EXERCISE INSTRUCTIONS:
Of the entries below, restate word for word only the section that runs from the line with "21: (95, 239, 9.92)" to the line with "37: (56, 138, 21.71)", counting both ends.

RECORD SET:
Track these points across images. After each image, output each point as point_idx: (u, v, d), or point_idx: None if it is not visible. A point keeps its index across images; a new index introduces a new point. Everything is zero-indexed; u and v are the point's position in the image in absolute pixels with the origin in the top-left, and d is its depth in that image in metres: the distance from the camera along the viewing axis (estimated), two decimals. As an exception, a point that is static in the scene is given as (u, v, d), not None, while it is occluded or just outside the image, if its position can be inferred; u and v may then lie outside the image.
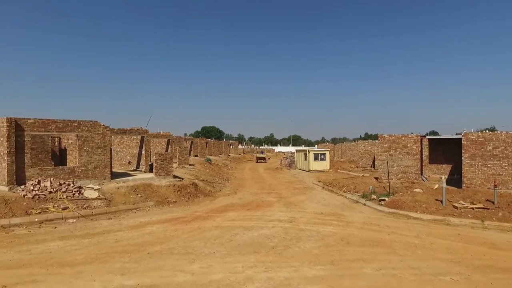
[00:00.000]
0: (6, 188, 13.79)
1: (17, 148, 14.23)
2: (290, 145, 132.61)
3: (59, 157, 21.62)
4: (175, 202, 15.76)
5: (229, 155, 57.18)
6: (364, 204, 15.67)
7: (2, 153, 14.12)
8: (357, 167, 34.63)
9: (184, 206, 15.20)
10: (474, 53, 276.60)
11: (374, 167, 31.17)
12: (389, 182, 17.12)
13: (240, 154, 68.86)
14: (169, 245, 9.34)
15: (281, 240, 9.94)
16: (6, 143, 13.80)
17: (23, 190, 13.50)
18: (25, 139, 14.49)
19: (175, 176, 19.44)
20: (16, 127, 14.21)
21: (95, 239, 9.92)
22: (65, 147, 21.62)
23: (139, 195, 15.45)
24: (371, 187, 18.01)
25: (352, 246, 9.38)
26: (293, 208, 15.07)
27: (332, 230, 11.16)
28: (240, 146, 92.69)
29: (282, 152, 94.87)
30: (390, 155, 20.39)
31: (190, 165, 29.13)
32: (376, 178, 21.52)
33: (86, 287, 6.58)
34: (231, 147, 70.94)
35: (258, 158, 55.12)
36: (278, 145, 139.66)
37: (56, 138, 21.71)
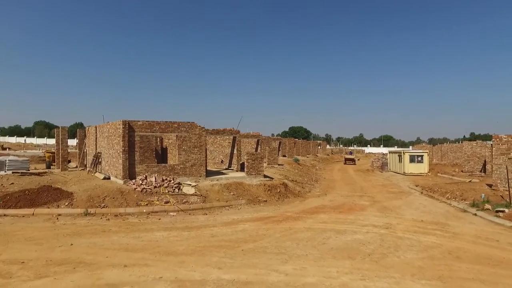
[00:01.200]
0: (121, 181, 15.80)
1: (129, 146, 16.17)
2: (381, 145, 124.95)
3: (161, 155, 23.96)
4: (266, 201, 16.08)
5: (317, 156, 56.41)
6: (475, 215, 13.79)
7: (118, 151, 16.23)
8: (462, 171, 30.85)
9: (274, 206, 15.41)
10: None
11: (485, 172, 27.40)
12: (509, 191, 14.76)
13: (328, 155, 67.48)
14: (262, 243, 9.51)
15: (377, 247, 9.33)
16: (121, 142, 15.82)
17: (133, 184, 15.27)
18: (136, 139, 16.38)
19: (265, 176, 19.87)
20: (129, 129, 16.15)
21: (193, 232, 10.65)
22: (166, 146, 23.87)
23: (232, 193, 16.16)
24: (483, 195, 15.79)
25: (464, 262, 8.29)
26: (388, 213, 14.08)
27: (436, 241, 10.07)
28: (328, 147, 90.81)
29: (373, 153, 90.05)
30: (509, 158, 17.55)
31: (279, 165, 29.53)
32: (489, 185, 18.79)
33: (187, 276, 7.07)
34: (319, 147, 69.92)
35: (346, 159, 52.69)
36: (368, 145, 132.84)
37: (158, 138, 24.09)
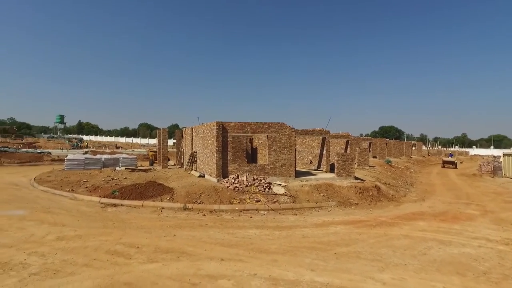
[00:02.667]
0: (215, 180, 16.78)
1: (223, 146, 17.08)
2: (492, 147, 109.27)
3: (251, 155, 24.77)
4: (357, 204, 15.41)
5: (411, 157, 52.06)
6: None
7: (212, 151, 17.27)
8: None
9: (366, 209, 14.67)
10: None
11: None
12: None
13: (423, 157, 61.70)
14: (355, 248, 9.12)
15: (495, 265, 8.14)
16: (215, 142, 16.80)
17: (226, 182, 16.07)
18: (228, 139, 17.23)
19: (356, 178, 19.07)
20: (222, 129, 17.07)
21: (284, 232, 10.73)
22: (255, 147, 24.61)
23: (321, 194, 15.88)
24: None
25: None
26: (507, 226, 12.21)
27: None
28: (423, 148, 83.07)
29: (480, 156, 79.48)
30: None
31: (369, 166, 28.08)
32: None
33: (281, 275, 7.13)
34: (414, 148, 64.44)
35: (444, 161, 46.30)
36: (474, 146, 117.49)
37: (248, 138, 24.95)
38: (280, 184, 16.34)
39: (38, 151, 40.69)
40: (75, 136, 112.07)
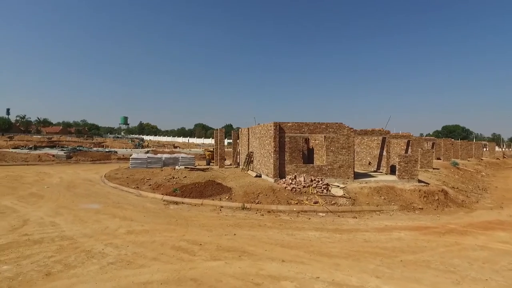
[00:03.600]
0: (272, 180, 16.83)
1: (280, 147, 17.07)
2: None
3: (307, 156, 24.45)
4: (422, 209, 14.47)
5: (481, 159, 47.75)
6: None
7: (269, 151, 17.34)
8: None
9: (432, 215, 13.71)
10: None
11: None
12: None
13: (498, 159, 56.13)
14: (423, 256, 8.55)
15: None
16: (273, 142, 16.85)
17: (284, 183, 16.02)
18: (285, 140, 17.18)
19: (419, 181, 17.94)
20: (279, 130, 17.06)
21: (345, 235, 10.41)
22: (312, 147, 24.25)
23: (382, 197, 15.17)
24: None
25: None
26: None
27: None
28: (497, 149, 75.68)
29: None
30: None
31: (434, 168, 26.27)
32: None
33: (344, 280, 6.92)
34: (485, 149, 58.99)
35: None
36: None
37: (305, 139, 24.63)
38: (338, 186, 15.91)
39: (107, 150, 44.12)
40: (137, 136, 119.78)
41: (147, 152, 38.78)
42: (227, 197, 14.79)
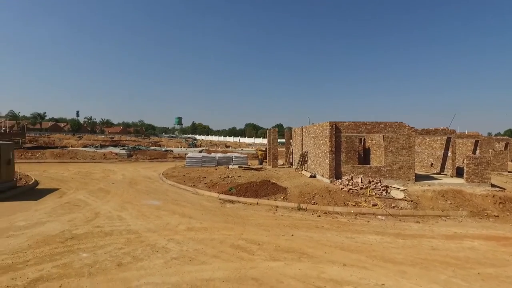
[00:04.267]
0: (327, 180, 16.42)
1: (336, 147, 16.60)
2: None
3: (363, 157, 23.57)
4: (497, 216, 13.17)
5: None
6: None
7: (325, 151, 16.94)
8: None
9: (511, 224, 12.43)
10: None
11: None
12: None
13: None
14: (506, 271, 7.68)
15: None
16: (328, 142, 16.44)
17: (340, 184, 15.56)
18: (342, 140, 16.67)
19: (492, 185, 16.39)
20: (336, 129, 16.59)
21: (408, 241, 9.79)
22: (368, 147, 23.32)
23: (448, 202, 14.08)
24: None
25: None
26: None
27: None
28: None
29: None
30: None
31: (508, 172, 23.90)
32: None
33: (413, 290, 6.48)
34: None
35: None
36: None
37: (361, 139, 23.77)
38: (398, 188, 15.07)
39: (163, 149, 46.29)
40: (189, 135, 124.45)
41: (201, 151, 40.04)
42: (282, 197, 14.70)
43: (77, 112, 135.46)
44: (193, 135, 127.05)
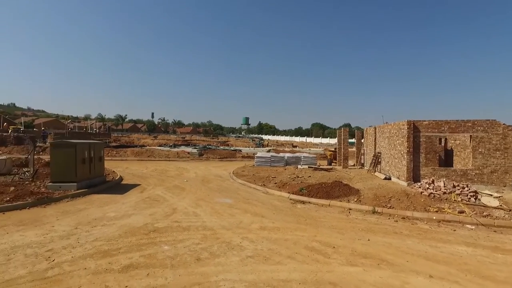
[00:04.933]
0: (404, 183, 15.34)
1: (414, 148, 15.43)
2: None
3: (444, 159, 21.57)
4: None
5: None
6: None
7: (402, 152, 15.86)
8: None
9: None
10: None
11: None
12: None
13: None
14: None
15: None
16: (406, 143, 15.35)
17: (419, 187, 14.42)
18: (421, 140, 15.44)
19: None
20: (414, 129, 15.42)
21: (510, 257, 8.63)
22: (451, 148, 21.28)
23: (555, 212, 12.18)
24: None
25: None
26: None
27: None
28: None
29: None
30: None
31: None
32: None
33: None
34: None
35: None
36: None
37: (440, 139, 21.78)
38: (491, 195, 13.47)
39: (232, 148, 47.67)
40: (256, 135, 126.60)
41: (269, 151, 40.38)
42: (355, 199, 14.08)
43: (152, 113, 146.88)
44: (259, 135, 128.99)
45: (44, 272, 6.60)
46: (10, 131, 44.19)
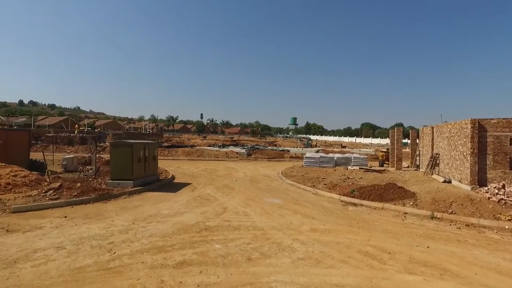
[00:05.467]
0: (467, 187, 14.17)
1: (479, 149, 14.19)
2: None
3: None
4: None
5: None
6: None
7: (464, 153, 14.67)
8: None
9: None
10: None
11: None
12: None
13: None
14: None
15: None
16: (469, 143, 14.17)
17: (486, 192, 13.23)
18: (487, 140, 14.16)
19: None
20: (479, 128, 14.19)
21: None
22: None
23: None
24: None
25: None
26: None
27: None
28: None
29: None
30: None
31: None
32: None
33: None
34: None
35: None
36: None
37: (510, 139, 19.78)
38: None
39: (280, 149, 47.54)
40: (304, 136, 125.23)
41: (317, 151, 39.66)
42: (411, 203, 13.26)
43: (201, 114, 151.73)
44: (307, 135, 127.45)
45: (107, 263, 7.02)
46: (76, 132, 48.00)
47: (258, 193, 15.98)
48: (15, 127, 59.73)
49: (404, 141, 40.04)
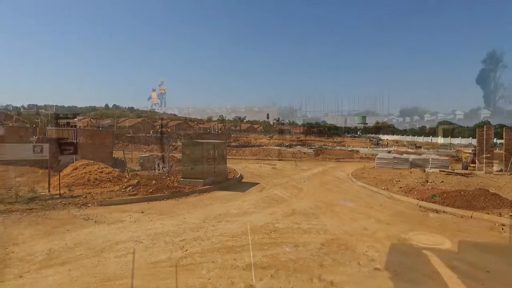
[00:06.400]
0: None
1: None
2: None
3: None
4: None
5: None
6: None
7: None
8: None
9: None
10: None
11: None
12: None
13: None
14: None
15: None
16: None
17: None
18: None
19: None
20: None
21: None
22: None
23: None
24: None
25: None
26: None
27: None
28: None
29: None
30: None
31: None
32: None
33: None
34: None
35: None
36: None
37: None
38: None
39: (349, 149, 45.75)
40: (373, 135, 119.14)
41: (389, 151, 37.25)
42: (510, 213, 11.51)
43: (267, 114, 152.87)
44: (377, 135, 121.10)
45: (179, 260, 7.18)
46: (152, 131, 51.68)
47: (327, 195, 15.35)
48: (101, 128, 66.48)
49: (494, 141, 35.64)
...
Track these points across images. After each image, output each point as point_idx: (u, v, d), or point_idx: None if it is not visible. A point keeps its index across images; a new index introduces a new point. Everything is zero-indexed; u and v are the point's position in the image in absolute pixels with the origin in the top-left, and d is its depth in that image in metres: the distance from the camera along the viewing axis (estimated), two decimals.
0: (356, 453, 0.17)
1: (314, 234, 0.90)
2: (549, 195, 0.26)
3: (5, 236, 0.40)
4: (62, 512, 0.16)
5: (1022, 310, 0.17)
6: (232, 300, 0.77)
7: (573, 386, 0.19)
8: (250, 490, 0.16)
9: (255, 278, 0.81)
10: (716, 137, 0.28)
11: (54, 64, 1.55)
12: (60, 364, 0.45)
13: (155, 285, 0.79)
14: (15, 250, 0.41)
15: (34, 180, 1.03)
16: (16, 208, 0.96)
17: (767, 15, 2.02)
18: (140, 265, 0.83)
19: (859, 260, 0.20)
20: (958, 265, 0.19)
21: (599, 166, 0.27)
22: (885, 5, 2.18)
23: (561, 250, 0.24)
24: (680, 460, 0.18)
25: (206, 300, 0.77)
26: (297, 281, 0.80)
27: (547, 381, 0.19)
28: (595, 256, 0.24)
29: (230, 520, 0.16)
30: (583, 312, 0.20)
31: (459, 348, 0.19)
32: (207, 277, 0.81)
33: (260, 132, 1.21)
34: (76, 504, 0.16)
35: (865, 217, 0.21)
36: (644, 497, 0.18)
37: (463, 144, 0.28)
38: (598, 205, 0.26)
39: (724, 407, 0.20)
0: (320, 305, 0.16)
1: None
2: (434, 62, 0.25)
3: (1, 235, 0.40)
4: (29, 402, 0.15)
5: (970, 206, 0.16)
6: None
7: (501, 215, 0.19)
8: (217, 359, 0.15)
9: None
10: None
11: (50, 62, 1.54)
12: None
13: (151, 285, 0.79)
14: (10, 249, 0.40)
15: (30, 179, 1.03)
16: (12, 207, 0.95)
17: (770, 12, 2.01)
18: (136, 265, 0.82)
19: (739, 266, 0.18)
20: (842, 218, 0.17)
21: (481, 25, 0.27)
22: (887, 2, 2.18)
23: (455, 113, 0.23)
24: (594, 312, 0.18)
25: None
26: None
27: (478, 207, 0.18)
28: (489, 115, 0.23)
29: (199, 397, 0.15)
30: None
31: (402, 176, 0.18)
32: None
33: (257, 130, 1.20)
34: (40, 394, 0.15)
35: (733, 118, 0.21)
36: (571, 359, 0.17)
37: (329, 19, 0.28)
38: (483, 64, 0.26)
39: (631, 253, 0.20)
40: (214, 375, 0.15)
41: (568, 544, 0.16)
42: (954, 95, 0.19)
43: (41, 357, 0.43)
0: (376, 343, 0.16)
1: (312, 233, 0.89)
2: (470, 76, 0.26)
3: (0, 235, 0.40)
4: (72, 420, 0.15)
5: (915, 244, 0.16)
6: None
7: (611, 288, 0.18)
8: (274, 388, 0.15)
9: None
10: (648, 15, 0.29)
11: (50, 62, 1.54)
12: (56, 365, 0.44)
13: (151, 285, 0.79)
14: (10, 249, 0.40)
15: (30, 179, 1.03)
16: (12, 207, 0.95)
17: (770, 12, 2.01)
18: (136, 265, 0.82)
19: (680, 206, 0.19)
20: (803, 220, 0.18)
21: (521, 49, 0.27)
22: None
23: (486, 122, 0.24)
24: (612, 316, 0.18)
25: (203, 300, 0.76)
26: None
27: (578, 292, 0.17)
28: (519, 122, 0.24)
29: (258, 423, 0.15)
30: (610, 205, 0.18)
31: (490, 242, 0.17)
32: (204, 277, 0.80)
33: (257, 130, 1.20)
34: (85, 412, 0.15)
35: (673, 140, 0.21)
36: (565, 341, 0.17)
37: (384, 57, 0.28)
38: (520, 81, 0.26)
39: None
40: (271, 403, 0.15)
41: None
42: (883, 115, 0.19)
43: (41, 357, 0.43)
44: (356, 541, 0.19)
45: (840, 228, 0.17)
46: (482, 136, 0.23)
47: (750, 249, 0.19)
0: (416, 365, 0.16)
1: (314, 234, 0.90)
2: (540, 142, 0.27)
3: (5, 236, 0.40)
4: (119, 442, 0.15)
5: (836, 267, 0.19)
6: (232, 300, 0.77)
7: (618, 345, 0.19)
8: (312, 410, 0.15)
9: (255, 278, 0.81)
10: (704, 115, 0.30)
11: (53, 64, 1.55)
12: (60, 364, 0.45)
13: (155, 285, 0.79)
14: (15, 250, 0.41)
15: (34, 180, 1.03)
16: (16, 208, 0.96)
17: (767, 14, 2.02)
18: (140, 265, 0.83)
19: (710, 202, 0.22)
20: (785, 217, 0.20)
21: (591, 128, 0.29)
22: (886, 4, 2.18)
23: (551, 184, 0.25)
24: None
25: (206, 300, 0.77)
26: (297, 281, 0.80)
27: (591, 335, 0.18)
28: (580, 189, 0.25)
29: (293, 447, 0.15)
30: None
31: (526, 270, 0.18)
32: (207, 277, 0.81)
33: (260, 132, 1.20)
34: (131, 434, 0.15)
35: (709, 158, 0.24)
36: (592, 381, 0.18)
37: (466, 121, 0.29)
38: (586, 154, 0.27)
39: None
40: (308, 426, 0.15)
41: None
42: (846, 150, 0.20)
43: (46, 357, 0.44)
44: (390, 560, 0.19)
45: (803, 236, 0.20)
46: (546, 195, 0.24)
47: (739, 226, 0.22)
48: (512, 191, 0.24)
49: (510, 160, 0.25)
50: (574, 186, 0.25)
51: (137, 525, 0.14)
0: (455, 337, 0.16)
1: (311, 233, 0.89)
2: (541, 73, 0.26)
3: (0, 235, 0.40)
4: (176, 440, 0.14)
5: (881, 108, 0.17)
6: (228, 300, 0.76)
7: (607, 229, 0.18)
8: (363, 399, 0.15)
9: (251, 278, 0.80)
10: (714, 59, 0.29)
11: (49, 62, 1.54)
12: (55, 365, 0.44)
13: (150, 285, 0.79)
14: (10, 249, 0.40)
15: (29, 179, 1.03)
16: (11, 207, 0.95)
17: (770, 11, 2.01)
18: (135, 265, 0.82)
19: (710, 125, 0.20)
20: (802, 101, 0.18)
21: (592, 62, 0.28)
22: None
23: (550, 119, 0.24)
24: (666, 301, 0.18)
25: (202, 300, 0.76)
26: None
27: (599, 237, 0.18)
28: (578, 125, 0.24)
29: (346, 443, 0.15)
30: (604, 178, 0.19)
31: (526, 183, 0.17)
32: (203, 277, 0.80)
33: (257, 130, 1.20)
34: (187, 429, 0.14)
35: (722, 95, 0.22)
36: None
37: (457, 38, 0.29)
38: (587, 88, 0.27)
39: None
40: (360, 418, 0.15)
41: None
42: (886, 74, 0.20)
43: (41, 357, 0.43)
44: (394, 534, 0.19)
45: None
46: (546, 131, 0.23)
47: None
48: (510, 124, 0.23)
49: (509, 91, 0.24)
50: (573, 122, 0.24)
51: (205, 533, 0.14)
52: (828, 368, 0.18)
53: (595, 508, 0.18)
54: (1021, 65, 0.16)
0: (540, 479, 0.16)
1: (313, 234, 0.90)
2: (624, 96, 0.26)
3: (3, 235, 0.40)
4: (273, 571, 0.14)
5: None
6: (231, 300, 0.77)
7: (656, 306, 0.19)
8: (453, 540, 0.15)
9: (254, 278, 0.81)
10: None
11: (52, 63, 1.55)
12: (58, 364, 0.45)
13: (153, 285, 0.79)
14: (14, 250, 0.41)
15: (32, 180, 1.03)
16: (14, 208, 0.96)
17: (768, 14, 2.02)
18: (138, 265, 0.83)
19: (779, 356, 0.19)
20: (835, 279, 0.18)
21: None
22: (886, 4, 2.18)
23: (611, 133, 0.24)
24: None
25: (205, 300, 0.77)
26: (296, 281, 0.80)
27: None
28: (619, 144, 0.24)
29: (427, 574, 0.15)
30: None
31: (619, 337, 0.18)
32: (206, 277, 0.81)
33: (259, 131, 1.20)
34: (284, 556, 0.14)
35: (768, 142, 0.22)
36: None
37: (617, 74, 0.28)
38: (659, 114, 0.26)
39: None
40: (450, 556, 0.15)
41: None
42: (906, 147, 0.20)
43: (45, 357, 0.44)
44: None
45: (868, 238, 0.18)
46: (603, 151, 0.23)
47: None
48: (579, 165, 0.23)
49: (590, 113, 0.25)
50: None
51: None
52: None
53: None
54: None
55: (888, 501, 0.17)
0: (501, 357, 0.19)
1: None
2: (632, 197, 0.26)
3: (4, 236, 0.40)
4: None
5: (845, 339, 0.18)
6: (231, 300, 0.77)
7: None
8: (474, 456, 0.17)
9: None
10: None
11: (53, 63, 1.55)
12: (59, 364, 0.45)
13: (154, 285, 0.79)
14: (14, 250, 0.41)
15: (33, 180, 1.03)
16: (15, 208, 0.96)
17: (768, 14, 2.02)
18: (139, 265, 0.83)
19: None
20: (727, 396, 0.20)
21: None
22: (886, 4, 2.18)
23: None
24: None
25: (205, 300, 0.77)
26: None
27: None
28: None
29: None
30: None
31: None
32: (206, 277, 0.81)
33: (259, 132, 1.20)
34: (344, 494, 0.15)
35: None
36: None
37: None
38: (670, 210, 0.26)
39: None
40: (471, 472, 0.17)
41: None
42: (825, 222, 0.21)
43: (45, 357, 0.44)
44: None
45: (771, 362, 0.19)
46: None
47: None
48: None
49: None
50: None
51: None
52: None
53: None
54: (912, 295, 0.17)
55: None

WRITTEN ANSWER:
21: (95, 239, 9.92)
22: (65, 147, 21.62)
23: (139, 195, 15.45)
24: (371, 187, 18.01)
25: (352, 246, 9.38)
26: (293, 208, 15.07)
27: (332, 230, 11.16)
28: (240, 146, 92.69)
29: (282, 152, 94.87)
30: (390, 155, 20.39)
31: (190, 165, 29.13)
32: (376, 178, 21.52)
33: (86, 287, 6.58)
34: (231, 147, 70.94)
35: (258, 158, 55.12)
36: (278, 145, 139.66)
37: (56, 138, 21.71)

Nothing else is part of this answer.